You and Julio down by the school yard.


----------



## Michael Mc (Jul 11, 2017)

I've always preferred slide film and was a big fan of Kodachrome. These days I still prefer slide film -- I shoot mostly Fuji Provia 100 and some Velvia 50. But unfortunately it's kinda expensive these days. Typically $10 or more per roll. I do my own E-6 processing though, so I'm saving quite a bit of money there. 

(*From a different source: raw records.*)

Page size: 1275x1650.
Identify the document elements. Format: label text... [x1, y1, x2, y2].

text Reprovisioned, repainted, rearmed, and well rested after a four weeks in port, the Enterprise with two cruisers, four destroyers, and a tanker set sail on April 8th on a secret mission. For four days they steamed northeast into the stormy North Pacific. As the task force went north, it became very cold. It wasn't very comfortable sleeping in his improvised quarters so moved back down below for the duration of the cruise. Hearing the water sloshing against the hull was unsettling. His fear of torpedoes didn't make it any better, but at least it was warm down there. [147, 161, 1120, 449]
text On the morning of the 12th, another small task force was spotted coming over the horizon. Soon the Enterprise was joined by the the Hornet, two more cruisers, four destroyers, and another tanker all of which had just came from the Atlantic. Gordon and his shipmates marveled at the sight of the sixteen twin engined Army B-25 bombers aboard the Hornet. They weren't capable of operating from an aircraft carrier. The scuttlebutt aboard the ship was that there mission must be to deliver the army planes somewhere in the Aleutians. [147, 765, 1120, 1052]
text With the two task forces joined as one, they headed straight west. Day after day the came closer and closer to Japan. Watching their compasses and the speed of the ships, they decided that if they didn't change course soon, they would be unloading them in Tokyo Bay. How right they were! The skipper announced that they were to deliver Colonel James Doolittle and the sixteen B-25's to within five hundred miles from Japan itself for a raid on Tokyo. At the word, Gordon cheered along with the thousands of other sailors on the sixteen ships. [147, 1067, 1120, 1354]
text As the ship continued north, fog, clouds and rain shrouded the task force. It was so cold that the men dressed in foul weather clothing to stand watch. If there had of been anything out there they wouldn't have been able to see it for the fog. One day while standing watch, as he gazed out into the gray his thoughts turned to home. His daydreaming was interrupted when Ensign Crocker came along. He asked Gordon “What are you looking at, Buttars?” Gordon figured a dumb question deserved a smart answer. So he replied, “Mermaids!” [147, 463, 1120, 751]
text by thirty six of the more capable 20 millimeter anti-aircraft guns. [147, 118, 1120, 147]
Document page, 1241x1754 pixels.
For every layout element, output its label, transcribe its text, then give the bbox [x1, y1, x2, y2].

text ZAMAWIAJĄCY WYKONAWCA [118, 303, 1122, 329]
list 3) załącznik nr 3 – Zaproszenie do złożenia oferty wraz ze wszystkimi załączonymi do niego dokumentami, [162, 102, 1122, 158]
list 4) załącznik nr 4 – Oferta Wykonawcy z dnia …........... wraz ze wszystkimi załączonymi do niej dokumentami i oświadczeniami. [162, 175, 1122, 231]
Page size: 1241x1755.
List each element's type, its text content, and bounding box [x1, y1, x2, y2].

There are only a couple of C-41 emulsions these days that I think can come close to the sharpness and saturation you get with slide film: Kodak Ektar and Portra. I actually prefer Portra over Ektar -- Portra 160 to be specific. Great saturation and very fine grain.


----------



## smoke665 (Jul 11, 2017)

I know this thread has been out there a few days, now but since it's coming back, here's another thing to think about.  I have boxes of old photographs, dating back to the 1800 tintypes. A few have notes about who is in the picture, but most don't. Being the oldest remaining in our family I've identified some from memory, but I don't have a clue who many are, and there's no one left to ask. 

My point is if you have old photographs, slides, or even as you take new ones. Make it a point to document in some manner so if the images survive future generations can know the who, what and where of the image.


----------



## Michael Mc (Jul 11, 2017)

If you are digitizing these old photographs, usually you can include this sort of information in the photo's metadata. That way the info is permanently associated with the image.


----------